- **PROVIDED ENTRIES**:
+++

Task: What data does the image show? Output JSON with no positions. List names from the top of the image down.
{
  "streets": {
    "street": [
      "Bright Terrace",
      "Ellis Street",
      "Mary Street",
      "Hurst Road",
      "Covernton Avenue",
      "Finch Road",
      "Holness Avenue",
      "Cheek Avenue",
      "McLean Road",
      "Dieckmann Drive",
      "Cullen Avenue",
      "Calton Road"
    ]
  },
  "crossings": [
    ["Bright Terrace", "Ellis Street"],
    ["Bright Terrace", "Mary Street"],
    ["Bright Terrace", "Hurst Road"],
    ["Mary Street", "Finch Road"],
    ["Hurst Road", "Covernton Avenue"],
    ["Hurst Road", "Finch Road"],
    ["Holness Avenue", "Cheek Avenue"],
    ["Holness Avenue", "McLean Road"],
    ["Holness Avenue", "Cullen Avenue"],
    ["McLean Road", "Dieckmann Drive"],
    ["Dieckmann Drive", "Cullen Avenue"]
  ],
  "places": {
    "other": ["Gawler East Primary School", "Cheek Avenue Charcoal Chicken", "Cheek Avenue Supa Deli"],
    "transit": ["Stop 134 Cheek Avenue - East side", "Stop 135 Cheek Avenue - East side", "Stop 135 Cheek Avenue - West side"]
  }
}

+++

- **REQUIREMENT**:
Set down the whole listing again, exactly as it was given.

- **RESPONSE TO THIS EXERCISE**:
Task: What data does the image show? Output JSON with no positions. List names from the top of the image down.
{
  "streets": {
    "street": [
      "Bright Terrace",
      "Ellis Street",
      "Mary Street",
      "Hurst Road",
      "Covernton Avenue",
      "Finch Road",
      "Holness Avenue",
      "Cheek Avenue",
      "McLean Road",
      "Dieckmann Drive",
      "Cullen Avenue",
      "Calton Road"
    ]
  },
  "crossings": [
    ["Bright Terrace", "Ellis Street"],
    ["Bright Terrace", "Mary Street"],
    ["Bright Terrace", "Hurst Road"],
    ["Mary Street", "Finch Road"],
    ["Hurst Road", "Covernton Avenue"],
    ["Hurst Road", "Finch Road"],
    ["Holness Avenue", "Cheek Avenue"],
    ["Holness Avenue", "McLean Road"],
    ["Holness Avenue", "Cullen Avenue"],
    ["McLean Road", "Dieckmann Drive"],
    ["Dieckmann Drive", "Cullen Avenue"]
  ],
  "places": {
    "other": ["Gawler East Primary School", "Cheek Avenue Charcoal Chicken", "Cheek Avenue Supa Deli"],
    "transit": ["Stop 134 Cheek Avenue - East side", "Stop 135 Cheek Avenue - East side", "Stop 135 Cheek Avenue - West side"]
  }
}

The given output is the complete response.